Source data:
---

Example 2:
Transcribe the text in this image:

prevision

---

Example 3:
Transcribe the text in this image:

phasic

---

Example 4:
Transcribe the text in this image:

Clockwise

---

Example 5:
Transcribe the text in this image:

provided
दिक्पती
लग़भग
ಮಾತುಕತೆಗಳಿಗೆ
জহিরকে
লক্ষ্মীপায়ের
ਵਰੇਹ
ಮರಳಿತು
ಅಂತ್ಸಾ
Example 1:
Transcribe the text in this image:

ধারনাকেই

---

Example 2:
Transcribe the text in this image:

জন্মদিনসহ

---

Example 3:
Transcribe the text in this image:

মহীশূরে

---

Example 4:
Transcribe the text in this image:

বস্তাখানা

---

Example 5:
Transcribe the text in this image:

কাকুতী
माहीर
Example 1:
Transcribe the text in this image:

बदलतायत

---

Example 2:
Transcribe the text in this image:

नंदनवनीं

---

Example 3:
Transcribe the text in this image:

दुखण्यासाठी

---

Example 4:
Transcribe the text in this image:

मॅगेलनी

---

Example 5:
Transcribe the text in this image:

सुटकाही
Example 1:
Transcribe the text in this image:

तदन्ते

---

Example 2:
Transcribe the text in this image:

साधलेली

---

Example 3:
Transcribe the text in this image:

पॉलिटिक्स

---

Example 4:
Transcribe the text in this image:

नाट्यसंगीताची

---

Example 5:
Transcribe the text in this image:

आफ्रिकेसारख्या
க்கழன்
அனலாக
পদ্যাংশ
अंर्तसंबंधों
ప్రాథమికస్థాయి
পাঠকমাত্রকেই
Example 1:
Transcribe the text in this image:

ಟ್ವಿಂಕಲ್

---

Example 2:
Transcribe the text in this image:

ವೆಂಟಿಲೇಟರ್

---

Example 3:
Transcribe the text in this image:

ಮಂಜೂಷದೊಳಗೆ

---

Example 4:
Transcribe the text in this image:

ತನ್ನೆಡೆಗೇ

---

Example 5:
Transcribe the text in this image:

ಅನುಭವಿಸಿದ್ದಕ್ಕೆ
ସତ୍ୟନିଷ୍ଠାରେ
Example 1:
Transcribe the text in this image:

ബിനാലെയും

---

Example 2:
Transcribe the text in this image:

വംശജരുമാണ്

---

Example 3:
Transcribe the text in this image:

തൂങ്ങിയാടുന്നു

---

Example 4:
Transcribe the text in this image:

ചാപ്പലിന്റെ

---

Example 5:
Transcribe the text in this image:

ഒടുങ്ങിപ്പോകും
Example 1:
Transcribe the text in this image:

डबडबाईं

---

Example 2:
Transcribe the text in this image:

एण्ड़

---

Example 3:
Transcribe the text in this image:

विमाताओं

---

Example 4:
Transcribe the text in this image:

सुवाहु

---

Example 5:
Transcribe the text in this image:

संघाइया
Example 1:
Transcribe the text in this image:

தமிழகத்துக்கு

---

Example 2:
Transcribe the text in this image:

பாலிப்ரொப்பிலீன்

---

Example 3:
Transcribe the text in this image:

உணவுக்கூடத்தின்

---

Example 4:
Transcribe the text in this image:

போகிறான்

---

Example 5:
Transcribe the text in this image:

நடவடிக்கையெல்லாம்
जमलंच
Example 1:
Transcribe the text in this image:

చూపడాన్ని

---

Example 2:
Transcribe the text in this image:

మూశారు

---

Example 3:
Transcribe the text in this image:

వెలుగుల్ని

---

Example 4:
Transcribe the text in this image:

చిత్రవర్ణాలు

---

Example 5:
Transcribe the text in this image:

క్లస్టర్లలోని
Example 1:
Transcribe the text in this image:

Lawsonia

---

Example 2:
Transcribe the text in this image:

What you have to do: Exact repetition of every entry in the data is required.

Expected output:
---

Example 2:
Transcribe the text in this image:

prevision

---

Example 3:
Transcribe the text in this image:

phasic

---

Example 4:
Transcribe the text in this image:

Clockwise

---

Example 5:
Transcribe the text in this image:

provided
दिक्पती
लग़भग
ಮಾತುಕತೆಗಳಿಗೆ
জহিরকে
লক্ষ্মীপায়ের
ਵਰੇਹ
ಮರಳಿತು
ಅಂತ್ಸಾ
Example 1:
Transcribe the text in this image:

ধারনাকেই

---

Example 2:
Transcribe the text in this image:

জন্মদিনসহ

---

Example 3:
Transcribe the text in this image:

মহীশূরে

---

Example 4:
Transcribe the text in this image:

বস্তাখানা

---

Example 5:
Transcribe the text in this image:

কাকুতী
माहीर
Example 1:
Transcribe the text in this image:

बदलतायत

---

Example 2:
Transcribe the text in this image:

नंदनवनीं

---

Example 3:
Transcribe the text in this image:

दुखण्यासाठी

---

Example 4:
Transcribe the text in this image:

मॅगेलनी

---

Example 5:
Transcribe the text in this image:

सुटकाही
Example 1:
Transcribe the text in this image:

तदन्ते

---

Example 2:
Transcribe the text in this image:

साधलेली

---

Example 3:
Transcribe the text in this image:

पॉलिटिक्स

---

Example 4:
Transcribe the text in this image:

नाट्यसंगीताची

---

Example 5:
Transcribe the text in this image:

आफ्रिकेसारख्या
க்கழன்
அனலாக
পদ্যাংশ
अंर्तसंबंधों
ప్రాథమికస్థాయి
পাঠকমাত্রকেই
Example 1:
Transcribe the text in this image:

ಟ್ವಿಂಕಲ್

---

Example 2:
Transcribe the text in this image:

ವೆಂಟಿಲೇಟರ್

---

Example 3:
Transcribe the text in this image:

ಮಂಜೂಷದೊಳಗೆ

---

Example 4:
Transcribe the text in this image:

ತನ್ನೆಡೆಗೇ

---

Example 5:
Transcribe the text in this image:

ಅನುಭವಿಸಿದ್ದಕ್ಕೆ
ସତ୍ୟନିଷ୍ଠାରେ
Example 1:
Transcribe the text in this image:

ബിനാലെയും

---

Example 2:
Transcribe the text in this image:

വംശജരുമാണ്

---

Example 3:
Transcribe the text in this image:

തൂങ്ങിയാടുന്നു

---

Example 4:
Transcribe the text in this image:

ചാപ്പലിന്റെ

---

Example 5:
Transcribe the text in this image:

ഒടുങ്ങിപ്പോകും
Example 1:
Transcribe the text in this image:

डबडबाईं

---

Example 2:
Transcribe the text in this image:

एण्ड़

---

Example 3:
Transcribe the text in this image:

विमाताओं

---

Example 4:
Transcribe the text in this image:

सुवाहु

---

Example 5:
Transcribe the text in this image:

संघाइया
Example 1:
Transcribe the text in this image:

தமிழகத்துக்கு

---

Example 2:
Transcribe the text in this image:

பாலிப்ரொப்பிலீன்

---

Example 3:
Transcribe the text in this image:

உணவுக்கூடத்தின்

---

Example 4:
Transcribe the text in this image:

போகிறான்

---

Example 5:
Transcribe the text in this image:

நடவடிக்கையெல்லாம்
जमलंच
Example 1:
Transcribe the text in this image:

చూపడాన్ని

---

Example 2:
Transcribe the text in this image:

మూశారు

---

Example 3:
Transcribe the text in this image:

వెలుగుల్ని

---

Example 4:
Transcribe the text in this image:

చిత్రవర్ణాలు

---

Example 5:
Transcribe the text in this image:

క్లస్టర్లలోని
Example 1:
Transcribe the text in this image:

Lawsonia

---

Example 2:
Transcribe the text in this image:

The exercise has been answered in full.